The number of men frantically wandering around the store was laughable. Chocolates, teddy bears, balloons, wine–nothing was safe. I unintentionally made eye contact with one man; the fear in his eyes was intense, as if I might seek out his significant other and tell her that he was frantically buying one of everything, 30 minutes before the store closes on the night before Valentine’s Day.

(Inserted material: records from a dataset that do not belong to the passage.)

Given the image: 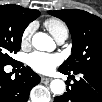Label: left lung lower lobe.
<instances>
[{
  "mask_svg": "<svg viewBox=\"0 0 102 102\" xmlns=\"http://www.w3.org/2000/svg\"><path fill=\"white\" fill-rule=\"evenodd\" d=\"M73 73L81 74L82 78L79 81L74 80V84L68 83L67 92L55 97L54 102H102V70L92 69Z\"/></svg>",
  "mask_w": 102,
  "mask_h": 102,
  "instance_id": "left-lung-lower-lobe-1",
  "label": "left lung lower lobe"
}]
</instances>
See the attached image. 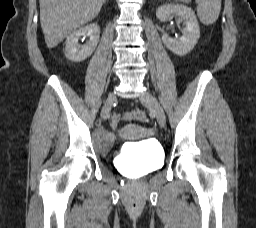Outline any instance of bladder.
Returning a JSON list of instances; mask_svg holds the SVG:
<instances>
[{"label": "bladder", "mask_w": 256, "mask_h": 228, "mask_svg": "<svg viewBox=\"0 0 256 228\" xmlns=\"http://www.w3.org/2000/svg\"><path fill=\"white\" fill-rule=\"evenodd\" d=\"M116 141L112 132H102L96 137V145L103 151L111 149ZM163 152L154 144L146 143L140 147L129 149L125 156L126 168L135 177L144 176L162 166Z\"/></svg>", "instance_id": "1"}]
</instances>
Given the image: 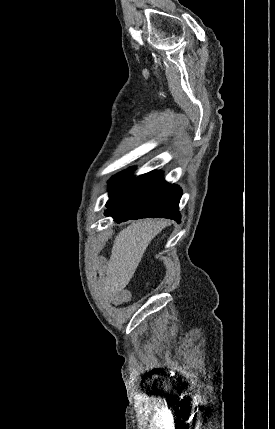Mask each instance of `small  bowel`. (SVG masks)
I'll return each instance as SVG.
<instances>
[{"label":"small bowel","instance_id":"c3829d8e","mask_svg":"<svg viewBox=\"0 0 275 429\" xmlns=\"http://www.w3.org/2000/svg\"><path fill=\"white\" fill-rule=\"evenodd\" d=\"M130 298H131L130 292L127 289L122 288V289L112 290L108 299L110 303L114 305H120L125 302H128Z\"/></svg>","mask_w":275,"mask_h":429}]
</instances>
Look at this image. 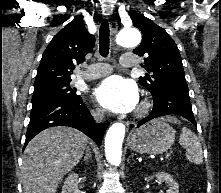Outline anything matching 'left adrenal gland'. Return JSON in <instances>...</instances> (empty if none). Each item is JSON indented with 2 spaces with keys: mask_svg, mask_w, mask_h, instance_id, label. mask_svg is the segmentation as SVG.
Returning a JSON list of instances; mask_svg holds the SVG:
<instances>
[{
  "mask_svg": "<svg viewBox=\"0 0 221 193\" xmlns=\"http://www.w3.org/2000/svg\"><path fill=\"white\" fill-rule=\"evenodd\" d=\"M133 154H131V156L129 157V159H132L134 161V158H133ZM135 162V161H134Z\"/></svg>",
  "mask_w": 221,
  "mask_h": 193,
  "instance_id": "a2214340",
  "label": "left adrenal gland"
}]
</instances>
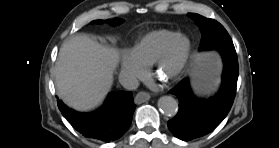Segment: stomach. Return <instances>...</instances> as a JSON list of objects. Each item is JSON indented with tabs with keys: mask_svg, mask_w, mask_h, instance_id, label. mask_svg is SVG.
I'll list each match as a JSON object with an SVG mask.
<instances>
[{
	"mask_svg": "<svg viewBox=\"0 0 279 148\" xmlns=\"http://www.w3.org/2000/svg\"><path fill=\"white\" fill-rule=\"evenodd\" d=\"M195 82L198 88L204 90L212 87L215 81L216 68L208 56H198L194 59Z\"/></svg>",
	"mask_w": 279,
	"mask_h": 148,
	"instance_id": "1",
	"label": "stomach"
}]
</instances>
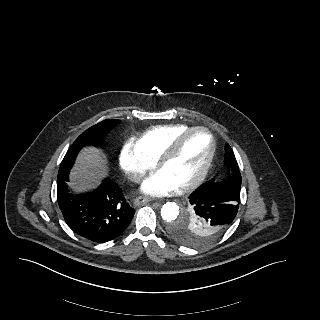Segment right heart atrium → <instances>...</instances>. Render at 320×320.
I'll return each instance as SVG.
<instances>
[{"instance_id":"d8ad5b80","label":"right heart atrium","mask_w":320,"mask_h":320,"mask_svg":"<svg viewBox=\"0 0 320 320\" xmlns=\"http://www.w3.org/2000/svg\"><path fill=\"white\" fill-rule=\"evenodd\" d=\"M119 163L127 178L137 183L154 167V162L146 158L134 142H127L120 153Z\"/></svg>"}]
</instances>
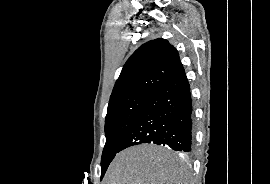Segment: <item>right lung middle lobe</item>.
I'll return each instance as SVG.
<instances>
[{
  "label": "right lung middle lobe",
  "instance_id": "obj_1",
  "mask_svg": "<svg viewBox=\"0 0 270 184\" xmlns=\"http://www.w3.org/2000/svg\"><path fill=\"white\" fill-rule=\"evenodd\" d=\"M149 96L134 95L122 100L110 102L105 119L106 144L101 159V179L108 165L119 152L120 144L130 130L134 120Z\"/></svg>",
  "mask_w": 270,
  "mask_h": 184
}]
</instances>
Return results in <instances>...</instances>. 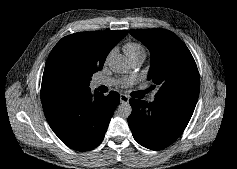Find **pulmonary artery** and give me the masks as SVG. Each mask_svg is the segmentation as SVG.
<instances>
[{
    "label": "pulmonary artery",
    "mask_w": 237,
    "mask_h": 169,
    "mask_svg": "<svg viewBox=\"0 0 237 169\" xmlns=\"http://www.w3.org/2000/svg\"><path fill=\"white\" fill-rule=\"evenodd\" d=\"M133 62L134 66H139L142 62L143 59H136ZM113 83V80L109 79V78H101V79H97L93 81V85L94 86H99V85H111ZM150 101L154 100V97H150L149 99Z\"/></svg>",
    "instance_id": "e3ab8cb5"
}]
</instances>
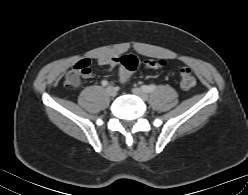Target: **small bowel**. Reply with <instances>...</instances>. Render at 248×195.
<instances>
[{
  "mask_svg": "<svg viewBox=\"0 0 248 195\" xmlns=\"http://www.w3.org/2000/svg\"><path fill=\"white\" fill-rule=\"evenodd\" d=\"M121 57H99L96 59V63L99 66H104L107 68H118V74H119V81L121 83H126L128 81V76L125 73V70L123 69L121 63H120ZM95 75L94 70L92 69V66L90 65L88 68V72L84 74V77L91 78Z\"/></svg>",
  "mask_w": 248,
  "mask_h": 195,
  "instance_id": "obj_1",
  "label": "small bowel"
}]
</instances>
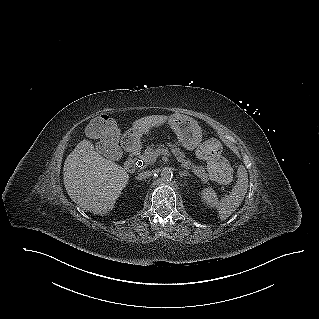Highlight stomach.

This morning, I took my first sip of coffee, and then said, “wow Sam. Two spoonfuls of sugar in your coffee?! What were you thinking!?” It seems I felt as though I needed something a little extra sweet on this day.

Yesterday, my boss said, “tomorrow’s a busy day. There’s a lot going on.”

“Yeah,” I replied. “Time cards.”

“And??”

I drew a blank. “I don’t know–what’s tomorrow?”

Valentine’s Day!” Oh yeah. That one.

My boss took his wife to the National Farm Machinery Show, although the truth of it is that he was taking his buddy (aka, his very adorable almost 4-year-old grandson), And she was the lady with the snacks. But in all honesty, as a man who can’t even give me a straight answer when asked, “how many tractors do you have,” being married to a woman willing to take the day off so he can admire large farm machinery, is hitting the wife jackpot.

Justin is 7,000 miles away. Also, we’ve never really done anything for Valentine’s Day. I would certainly not expect him to ever be the frantic, panicking fool at 7pm in February 13th!

He did treat me to new jewelry–it was just a matter of finding a location for it. I had industrial dreams, but alas, space is limited. I might have gone a little piercing crazy in my teens (and no, the purple lines are not permanent).

Obviously, a new piercing or two is not everyone’s idea of a Valentine’s Day dream come true. I guess this is my version of the Farm Machinery Convention. Maybe next year I can finally convince him to get matching tattoos.

Just kidding–we are not doing that.

Happy Valentine’s Day. Embrace the awkward.